Sudbury Councillors support residents’ opposition to telephone mast in green space in Vale Farm, Sudbury Avenue

Sudbury Councillors have been helping residents on Sudbury Avenue to object to proposals for a company called WHP Telecoms to install a 5G telephone mask in some green space on the east side of Vale Farm. Given the green space and the status of Vale Farm in the Sudbury Neighbourhood Plan, the proposal is clearly unsuitable and we will do everything we can to see off this development, as the particular site proposed is clearly unsuitable.

Since July last year, Sudbury Councillors have been supporting residents in Sudbury Avenue with their campaign against the installation of a 15 metre 5G monopole in green space on the east end of Vale Farm (Brent Council ref: 20/2107).

Local residents are not opposed in principle to important new infrastructure, but they have raised some very measured and reasonable concerns about the proposed location of the new development. Like them, we also have issues with the way the developer has gone about the process, with minimal consultation and with some inaccuracies in their appeal document.

The lack of consultation on phone masts is proving to be a key issue across many local communities, as the 5G roll-out goes under-way. This is vital infrastructure, but sometimes developers try to rush through these applications without any regard to local communities.

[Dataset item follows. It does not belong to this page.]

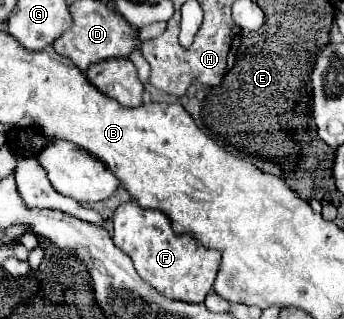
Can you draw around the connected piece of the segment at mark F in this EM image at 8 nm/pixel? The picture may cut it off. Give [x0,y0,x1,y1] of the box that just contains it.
[114,201,220,303]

This was one such case. The proposed location is wholly unsuitable, as it sits within vital green space in Vale Farm which is protected by the Sudbury Neighourhood Plan. They propose to construct it in a relatively quiet area next to a park bench, where it is liable to cause noise pollution for residents on the other side of the road.

There are also valid concerns that it will enroach onto the narrow pavement nearby, which is frequently used by residents with families, using buggies and wheelchairs. There is a very real concern that it will restrict their access.

Despite repeated requests, the developer has refused to disclose the basis for thinking why this is the most appropriate location for a development of this kind. Cllr Saqib Butt, on behalf of the three Sudbury Councillors, also wrote to the developer to seek a meeting to discuss these issues alongside residents, but we never received a reply to his request.

In many occasions planning legislation means that local councils’ planning departments are hamstrung in the grounds they can use to refuse them. However, in this case, following residents’ objections, Brent Council’s planning department refused the application on very clear and strong grounds. The developer has since appealed to the Planning Inspectorate, and we have supported residents in raising objections and submitting our own.

The case is now due to be considered by the Planning Inspectorate. As before, we will continue to work with residents to support their reasonable objections and organise their campaigning. Indeed, we would like to thank Sudbury Avenue residents for their excellent work and stellar campaigning in seeing off their initial proposal.